- WHAT TO PRODUCE -
In the entries below, find the line with "right front paw: (519, 371)" and the line with "right front paw: (131, 323)". Return those two lines and all lines between them, exactly.
------
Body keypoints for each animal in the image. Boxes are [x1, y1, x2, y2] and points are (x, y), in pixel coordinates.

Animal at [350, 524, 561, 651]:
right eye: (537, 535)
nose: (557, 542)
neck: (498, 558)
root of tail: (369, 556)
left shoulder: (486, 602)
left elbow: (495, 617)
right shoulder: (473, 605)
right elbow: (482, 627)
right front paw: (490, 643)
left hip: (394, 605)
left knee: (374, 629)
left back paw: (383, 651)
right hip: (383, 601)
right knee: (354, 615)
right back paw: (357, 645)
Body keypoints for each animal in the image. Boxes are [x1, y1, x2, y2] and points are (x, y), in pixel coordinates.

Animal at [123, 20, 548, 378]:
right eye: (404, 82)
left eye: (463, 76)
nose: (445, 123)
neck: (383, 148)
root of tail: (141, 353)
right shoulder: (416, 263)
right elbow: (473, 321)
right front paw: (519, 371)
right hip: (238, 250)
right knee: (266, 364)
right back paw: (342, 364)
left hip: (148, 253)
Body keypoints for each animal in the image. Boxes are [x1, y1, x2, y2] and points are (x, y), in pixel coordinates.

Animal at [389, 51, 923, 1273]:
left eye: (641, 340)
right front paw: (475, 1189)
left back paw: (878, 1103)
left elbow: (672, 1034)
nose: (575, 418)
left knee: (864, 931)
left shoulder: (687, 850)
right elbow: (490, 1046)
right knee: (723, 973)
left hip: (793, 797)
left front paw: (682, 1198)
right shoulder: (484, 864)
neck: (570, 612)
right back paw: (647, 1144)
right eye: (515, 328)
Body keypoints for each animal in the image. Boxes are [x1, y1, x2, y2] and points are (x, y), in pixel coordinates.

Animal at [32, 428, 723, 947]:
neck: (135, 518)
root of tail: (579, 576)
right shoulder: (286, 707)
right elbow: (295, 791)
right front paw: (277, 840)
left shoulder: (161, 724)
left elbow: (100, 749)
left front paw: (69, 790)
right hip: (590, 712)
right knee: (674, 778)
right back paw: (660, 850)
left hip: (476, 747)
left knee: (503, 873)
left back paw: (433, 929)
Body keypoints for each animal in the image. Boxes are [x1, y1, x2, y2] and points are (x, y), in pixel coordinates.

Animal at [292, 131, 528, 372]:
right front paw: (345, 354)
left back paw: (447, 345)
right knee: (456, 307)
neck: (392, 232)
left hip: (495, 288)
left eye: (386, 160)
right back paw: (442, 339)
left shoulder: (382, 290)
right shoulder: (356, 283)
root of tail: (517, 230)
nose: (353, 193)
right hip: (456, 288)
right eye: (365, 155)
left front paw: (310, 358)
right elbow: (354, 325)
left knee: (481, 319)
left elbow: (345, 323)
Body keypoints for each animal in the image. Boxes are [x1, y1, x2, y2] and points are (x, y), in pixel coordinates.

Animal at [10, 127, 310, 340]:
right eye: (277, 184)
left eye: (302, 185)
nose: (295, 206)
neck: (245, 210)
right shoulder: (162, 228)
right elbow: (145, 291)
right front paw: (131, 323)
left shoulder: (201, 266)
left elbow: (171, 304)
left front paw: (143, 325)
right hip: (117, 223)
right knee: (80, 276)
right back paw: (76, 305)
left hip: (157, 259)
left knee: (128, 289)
------
- TASK SOLUTION -
right front paw: (519, 371)
right hip: (238, 250)
right knee: (266, 364)
right back paw: (342, 364)
left hip: (148, 253)
Body keypoints for each animal in the image. Boxes are [x1, y1, x2, y2] and points are (x, y), in pixel coordinates.

Animal at [389, 51, 923, 1273]:
left eye: (641, 340)
right front paw: (475, 1189)
left back paw: (878, 1103)
left elbow: (672, 1034)
nose: (575, 418)
left knee: (864, 931)
left shoulder: (687, 850)
right elbow: (490, 1046)
right knee: (723, 973)
left hip: (793, 797)
left front paw: (682, 1198)
right shoulder: (484, 864)
neck: (570, 612)
right back paw: (647, 1144)
right eye: (515, 328)
Body keypoints for each animal in the image. Boxes are [x1, y1, x2, y2] and points are (x, y), in pixel coordinates.

Animal at [32, 428, 723, 947]:
neck: (135, 518)
root of tail: (579, 576)
right shoulder: (286, 707)
right elbow: (295, 791)
right front paw: (277, 840)
left shoulder: (161, 724)
left elbow: (100, 749)
left front paw: (69, 790)
right hip: (590, 712)
right knee: (674, 778)
right back paw: (660, 850)
left hip: (476, 747)
left knee: (503, 873)
left back paw: (433, 929)
Body keypoints for each animal in the image. Boxes are [x1, y1, x2, y2] and points are (x, y), in pixel coordinates.

Animal at [292, 131, 528, 372]:
right front paw: (345, 354)
left back paw: (447, 345)
right knee: (456, 307)
neck: (392, 232)
left hip: (495, 288)
left eye: (386, 160)
right back paw: (442, 339)
left shoulder: (382, 290)
right shoulder: (356, 283)
root of tail: (517, 230)
nose: (353, 193)
right hip: (456, 288)
right eye: (365, 155)
left front paw: (310, 358)
right elbow: (354, 325)
left knee: (481, 319)
left elbow: (345, 323)
Body keypoints for each animal in the image. Boxes are [x1, y1, x2, y2] and points are (x, y), in pixel coordinates.

Animal at [10, 127, 310, 340]:
right eye: (277, 184)
left eye: (302, 185)
nose: (295, 206)
neck: (245, 210)
right shoulder: (162, 228)
right elbow: (145, 291)
right front paw: (131, 323)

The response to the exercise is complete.